Activities:
A: According to the forum post on two-weapon attack rolls, what kind of action must you use to get your additional attacks?
B: Please reproduce the part of the forum post on two-weapon attack rolls that opens with the words containing "Declaration of TWF" and closes with "about roll order.".

Study text:
=== Begin Enclosure ===

Declaration of TWF Attack Rolls?


Rules Questions

Scarab Sages

A situation came up yesterday in our private campaign when a player made a TWF attack for which he declared the primary and offhand attacks against the same target. He claimed that because he had already declared he'd be making a full attack with both weapons, he didn't need to declare the order of the d20 rolls. That didn't sound right to me, as I recalled something in the full attack section of the combat chapter that stated you had to declare it. So I looked it up, and to my surprise the rule does seem to only demand the declaration/order when making an multi attack when a PC's BAB allows it; i.e. BAB +6/+1. Here's what the rules state and I highlighted the only section I could find about roll order.

PRD wrote:

Full Attack

If you get more than one attack per round because your base attack bonus is high enough (see Base Attack Bonus in Classes), because you fight with two weapons or a double weapon, or for some special reason, you must use a full-round action to get your additional attacks. You do not need to specify the targets of your attacks ahead of time. You can see how the earlier attacks turn out before assigning the later ones.

=== End Enclosure ===

Material provided:
=== Begin Enclosure ===

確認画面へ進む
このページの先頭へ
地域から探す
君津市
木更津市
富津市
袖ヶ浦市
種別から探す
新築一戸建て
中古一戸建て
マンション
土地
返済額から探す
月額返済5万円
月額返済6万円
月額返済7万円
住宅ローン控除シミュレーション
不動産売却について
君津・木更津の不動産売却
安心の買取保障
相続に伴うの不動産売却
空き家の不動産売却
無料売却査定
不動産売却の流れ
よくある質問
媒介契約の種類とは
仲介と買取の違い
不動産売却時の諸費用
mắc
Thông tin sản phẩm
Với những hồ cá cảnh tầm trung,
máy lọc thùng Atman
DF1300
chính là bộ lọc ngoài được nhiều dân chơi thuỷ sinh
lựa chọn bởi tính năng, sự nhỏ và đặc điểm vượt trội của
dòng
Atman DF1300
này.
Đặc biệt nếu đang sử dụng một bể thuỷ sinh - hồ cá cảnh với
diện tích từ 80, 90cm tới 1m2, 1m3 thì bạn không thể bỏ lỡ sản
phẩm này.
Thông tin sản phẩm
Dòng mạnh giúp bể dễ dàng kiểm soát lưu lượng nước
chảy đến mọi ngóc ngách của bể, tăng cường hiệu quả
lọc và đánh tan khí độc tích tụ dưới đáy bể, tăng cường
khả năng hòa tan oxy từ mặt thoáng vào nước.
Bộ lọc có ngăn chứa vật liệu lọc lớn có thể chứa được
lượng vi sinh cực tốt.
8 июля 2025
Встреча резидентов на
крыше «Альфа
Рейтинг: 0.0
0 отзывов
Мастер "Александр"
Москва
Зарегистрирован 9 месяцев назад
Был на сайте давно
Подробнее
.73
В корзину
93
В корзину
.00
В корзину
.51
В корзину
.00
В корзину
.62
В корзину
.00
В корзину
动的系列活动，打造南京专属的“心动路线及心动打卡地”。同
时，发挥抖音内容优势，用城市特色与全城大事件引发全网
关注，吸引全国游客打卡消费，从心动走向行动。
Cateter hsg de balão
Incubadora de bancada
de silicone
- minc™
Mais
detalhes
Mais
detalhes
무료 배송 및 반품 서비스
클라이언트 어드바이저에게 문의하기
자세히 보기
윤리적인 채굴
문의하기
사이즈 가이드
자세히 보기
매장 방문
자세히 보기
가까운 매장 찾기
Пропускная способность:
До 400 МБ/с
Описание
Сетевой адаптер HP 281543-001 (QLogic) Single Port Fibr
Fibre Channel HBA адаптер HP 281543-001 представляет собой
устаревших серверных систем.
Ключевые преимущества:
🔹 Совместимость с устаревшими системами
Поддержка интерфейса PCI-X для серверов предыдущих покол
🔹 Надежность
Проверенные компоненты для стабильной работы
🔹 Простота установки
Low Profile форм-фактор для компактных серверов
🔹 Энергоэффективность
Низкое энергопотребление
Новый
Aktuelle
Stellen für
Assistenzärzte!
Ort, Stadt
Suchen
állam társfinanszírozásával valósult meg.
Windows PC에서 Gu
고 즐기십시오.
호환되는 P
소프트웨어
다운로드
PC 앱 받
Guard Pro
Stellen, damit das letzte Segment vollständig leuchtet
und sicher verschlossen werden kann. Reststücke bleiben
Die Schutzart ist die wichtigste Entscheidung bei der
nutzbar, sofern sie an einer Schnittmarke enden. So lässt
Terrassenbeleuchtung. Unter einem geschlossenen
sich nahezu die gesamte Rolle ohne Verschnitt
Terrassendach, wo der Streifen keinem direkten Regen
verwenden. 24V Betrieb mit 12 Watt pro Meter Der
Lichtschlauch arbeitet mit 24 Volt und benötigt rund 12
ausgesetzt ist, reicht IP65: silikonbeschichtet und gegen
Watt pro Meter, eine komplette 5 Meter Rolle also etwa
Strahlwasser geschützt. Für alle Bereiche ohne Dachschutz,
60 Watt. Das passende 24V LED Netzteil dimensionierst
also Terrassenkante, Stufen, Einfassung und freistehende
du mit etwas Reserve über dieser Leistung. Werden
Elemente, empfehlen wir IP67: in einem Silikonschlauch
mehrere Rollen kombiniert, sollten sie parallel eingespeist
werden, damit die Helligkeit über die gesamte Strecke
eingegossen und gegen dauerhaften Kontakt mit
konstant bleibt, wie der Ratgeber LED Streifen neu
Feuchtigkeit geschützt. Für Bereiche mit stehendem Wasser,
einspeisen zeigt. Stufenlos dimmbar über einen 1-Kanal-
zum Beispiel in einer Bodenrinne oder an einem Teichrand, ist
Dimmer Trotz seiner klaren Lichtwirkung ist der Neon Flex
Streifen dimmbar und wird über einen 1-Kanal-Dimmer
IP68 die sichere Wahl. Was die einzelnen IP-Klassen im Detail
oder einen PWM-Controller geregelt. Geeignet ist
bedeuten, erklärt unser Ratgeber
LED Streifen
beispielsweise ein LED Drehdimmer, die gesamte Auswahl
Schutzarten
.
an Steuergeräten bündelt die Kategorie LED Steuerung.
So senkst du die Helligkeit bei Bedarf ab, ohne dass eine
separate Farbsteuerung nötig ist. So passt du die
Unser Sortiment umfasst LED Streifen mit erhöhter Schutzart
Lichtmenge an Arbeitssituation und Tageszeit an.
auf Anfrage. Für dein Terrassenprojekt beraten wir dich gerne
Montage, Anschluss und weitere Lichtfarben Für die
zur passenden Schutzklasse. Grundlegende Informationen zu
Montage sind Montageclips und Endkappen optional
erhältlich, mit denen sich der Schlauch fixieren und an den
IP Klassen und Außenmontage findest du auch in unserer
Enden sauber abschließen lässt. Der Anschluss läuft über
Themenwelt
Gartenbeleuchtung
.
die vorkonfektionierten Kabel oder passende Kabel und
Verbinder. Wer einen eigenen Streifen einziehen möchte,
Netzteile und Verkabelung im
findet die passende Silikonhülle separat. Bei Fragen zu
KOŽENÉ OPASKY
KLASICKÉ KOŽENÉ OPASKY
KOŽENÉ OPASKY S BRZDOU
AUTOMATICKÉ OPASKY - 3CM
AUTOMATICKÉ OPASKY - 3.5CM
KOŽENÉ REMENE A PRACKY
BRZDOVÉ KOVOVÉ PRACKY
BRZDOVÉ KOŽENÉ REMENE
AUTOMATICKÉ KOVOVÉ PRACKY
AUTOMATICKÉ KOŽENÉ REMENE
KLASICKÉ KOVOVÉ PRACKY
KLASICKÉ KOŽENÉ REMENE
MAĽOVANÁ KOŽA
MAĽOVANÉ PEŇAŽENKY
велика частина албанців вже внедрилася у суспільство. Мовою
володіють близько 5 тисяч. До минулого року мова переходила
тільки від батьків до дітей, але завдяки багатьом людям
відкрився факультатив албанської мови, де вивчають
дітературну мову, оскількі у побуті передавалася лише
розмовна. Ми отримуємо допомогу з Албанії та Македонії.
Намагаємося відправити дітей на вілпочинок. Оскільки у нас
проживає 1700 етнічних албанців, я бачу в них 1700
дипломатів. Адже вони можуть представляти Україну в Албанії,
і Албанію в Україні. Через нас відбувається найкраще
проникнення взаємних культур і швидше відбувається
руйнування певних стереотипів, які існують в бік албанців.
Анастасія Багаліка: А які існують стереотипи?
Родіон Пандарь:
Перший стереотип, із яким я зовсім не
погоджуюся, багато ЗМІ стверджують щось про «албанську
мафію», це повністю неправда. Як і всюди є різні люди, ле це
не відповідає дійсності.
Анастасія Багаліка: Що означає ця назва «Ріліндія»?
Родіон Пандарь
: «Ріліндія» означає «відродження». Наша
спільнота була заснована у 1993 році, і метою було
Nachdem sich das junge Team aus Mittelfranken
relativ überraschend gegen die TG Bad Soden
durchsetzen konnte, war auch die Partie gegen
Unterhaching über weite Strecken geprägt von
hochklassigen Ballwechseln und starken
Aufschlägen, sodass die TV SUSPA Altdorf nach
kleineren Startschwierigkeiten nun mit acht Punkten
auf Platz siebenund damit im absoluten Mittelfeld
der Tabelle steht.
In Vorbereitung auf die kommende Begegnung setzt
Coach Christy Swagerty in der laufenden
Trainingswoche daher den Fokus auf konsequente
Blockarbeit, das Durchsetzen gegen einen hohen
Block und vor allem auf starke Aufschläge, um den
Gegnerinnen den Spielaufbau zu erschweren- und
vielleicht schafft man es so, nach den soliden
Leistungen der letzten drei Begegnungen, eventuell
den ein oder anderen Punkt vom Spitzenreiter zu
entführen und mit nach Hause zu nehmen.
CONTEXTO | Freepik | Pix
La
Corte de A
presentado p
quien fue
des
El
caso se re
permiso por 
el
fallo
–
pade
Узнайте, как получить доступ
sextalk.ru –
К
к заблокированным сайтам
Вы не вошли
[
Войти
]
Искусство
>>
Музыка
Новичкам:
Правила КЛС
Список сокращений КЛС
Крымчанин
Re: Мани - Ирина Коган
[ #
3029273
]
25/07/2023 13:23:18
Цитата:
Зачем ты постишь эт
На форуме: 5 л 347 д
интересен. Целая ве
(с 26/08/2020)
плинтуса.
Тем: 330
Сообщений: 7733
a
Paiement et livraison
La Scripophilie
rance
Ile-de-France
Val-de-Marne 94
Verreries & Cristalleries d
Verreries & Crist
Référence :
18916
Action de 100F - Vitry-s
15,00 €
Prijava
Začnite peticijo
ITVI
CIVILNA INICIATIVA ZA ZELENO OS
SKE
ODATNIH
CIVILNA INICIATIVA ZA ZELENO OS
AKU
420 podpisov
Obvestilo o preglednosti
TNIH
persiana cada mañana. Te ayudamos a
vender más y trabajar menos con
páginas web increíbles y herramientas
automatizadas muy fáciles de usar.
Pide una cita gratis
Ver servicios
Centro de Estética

=== End Enclosure ===

Replies:
A: A full-round action.

B:
Declaration of TWF Attack Rolls?


Rules Questions

Scarab Sages

A situation came up yesterday in our private campaign when a player made a TWF attack for which he declared the primary and offhand attacks against the same target. He claimed that because he had already declared he'd be making a full attack with both weapons, he didn't need to declare the order of the d20 rolls. That didn't sound right to me, as I recalled something in the full attack section of the combat chapter that stated you had to declare it. So I looked it up, and to my surprise the rule does seem to only demand the declaration/order when making an multi attack when a PC's BAB allows it; i.e. BAB +6/+1. Here's what the rules state and I highlighted the only section I could find about roll order.